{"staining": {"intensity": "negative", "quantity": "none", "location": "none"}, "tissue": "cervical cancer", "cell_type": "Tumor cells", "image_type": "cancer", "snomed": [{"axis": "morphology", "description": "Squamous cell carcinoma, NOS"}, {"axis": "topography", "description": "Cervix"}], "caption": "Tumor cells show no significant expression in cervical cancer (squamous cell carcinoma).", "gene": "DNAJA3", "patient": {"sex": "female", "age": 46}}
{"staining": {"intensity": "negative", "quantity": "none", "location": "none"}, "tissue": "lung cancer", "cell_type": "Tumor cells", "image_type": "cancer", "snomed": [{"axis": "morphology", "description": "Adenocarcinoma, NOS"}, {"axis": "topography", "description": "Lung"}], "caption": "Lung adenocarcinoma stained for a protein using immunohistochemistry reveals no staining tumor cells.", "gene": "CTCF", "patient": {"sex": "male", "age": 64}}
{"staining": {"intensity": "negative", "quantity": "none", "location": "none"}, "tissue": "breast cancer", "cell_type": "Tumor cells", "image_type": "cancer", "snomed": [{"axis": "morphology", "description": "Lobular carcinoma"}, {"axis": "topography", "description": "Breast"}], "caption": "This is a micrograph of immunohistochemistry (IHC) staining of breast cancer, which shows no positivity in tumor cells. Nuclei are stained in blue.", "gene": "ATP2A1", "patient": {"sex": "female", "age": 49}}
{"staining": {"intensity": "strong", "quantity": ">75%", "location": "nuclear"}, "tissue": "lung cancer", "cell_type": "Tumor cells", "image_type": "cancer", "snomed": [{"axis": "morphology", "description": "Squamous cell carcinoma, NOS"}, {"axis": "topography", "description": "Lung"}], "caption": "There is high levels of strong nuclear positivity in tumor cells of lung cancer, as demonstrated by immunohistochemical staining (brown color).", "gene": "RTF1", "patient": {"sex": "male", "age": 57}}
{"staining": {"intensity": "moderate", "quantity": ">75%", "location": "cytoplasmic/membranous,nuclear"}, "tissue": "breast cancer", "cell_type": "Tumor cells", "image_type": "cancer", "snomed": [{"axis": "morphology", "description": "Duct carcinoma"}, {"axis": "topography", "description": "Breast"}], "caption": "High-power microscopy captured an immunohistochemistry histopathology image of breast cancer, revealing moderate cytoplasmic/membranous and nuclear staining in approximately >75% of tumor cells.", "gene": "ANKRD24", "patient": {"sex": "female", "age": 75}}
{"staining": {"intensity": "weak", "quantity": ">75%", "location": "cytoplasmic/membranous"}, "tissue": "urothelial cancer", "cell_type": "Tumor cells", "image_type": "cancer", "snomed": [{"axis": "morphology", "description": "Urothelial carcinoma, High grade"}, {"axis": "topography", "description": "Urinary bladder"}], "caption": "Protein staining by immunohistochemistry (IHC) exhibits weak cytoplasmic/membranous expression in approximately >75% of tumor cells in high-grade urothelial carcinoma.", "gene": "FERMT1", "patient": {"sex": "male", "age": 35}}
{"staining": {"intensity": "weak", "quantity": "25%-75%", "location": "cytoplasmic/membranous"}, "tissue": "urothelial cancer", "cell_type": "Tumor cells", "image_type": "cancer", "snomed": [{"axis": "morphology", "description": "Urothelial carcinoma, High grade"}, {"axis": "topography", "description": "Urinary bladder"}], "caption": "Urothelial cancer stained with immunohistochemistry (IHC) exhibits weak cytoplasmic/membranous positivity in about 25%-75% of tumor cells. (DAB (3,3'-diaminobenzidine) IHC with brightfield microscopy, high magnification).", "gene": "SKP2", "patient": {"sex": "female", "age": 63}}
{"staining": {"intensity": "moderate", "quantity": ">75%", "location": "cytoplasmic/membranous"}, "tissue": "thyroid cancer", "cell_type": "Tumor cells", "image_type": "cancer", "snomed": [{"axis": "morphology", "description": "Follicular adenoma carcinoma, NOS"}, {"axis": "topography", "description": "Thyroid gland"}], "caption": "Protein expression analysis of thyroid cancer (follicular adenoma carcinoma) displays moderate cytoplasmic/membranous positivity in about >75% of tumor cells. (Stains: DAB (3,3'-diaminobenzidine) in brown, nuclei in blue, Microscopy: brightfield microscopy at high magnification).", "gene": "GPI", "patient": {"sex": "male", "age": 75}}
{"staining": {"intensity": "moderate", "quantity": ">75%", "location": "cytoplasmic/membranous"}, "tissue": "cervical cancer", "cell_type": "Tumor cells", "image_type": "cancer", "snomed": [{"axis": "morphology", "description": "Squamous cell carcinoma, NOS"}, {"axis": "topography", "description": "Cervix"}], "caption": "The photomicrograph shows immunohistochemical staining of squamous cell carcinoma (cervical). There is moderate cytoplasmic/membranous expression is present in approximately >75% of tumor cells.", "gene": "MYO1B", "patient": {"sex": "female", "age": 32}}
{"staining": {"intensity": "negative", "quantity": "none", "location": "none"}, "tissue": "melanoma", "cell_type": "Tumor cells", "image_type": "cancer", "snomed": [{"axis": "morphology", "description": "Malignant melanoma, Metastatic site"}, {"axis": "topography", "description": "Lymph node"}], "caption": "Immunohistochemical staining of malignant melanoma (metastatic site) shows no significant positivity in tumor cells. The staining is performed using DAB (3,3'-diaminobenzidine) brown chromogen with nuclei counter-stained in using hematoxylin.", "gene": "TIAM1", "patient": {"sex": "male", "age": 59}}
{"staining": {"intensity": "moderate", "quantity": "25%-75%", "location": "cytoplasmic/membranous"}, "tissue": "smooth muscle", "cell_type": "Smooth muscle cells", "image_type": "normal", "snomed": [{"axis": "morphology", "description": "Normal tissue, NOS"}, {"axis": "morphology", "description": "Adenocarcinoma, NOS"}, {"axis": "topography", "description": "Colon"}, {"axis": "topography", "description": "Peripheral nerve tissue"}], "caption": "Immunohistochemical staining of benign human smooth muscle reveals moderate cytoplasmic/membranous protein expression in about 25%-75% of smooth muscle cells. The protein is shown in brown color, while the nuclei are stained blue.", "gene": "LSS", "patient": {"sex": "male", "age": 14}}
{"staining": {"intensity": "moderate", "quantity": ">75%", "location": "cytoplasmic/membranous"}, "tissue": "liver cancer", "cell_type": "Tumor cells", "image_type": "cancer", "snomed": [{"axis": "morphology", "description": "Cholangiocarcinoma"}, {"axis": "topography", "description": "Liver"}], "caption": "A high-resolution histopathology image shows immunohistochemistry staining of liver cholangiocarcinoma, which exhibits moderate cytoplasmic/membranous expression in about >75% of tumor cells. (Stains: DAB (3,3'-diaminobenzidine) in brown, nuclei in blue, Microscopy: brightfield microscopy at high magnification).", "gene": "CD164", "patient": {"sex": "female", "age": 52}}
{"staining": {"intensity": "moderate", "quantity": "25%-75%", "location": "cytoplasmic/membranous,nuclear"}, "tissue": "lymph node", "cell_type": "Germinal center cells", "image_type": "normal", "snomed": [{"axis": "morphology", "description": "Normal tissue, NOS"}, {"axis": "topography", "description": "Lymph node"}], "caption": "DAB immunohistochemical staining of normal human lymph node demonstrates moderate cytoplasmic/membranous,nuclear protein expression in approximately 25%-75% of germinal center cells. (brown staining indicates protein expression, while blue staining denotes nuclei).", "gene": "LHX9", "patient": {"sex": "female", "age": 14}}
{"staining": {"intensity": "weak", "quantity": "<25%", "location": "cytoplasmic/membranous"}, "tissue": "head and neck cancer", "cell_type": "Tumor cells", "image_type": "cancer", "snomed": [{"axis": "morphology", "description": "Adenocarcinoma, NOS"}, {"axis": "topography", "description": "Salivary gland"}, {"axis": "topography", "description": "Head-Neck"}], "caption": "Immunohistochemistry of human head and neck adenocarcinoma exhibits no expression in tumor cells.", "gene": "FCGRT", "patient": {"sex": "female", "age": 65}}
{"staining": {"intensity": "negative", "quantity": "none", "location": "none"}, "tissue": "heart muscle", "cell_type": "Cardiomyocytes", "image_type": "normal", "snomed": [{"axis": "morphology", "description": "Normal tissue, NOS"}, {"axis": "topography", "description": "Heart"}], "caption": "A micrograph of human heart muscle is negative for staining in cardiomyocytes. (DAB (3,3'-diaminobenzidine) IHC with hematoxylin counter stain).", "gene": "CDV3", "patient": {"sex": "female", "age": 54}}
-.-.-
Everything from the first line of the entries above through the line with "adenocarcinoma stained for" is to be reproduced exactly, and nothing else.

- _TASK OUTPUT_
{"staining": {"intensity": "negative", "quantity": "none", "location": "none"}, "tissue": "cervical cancer", "cell_type": "Tumor cells", "image_type": "cancer", "snomed": [{"axis": "morphology", "description": "Squamous cell carcinoma, NOS"}, {"axis": "topography", "description": "Cervix"}], "caption": "Tumor cells show no significant expression in cervical cancer (squamous cell carcinoma).", "gene": "DNAJA3", "patient": {"sex": "female", "age": 46}}
{"staining": {"intensity": "negative", "quantity": "none", "location": "none"}, "tissue": "lung cancer", "cell_type": "Tumor cells", "image_type": "cancer", "snomed": [{"axis": "morphology", "description": "Adenocarcinoma, NOS"}, {"axis": "topography", "description": "Lung"}], "caption": "Lung adenocarcinoma stained for a protein using immunohistochemistry reveals no staining tumor cells.", "gene": "CTCF", "patient": {"sex": "male", "age": 64}}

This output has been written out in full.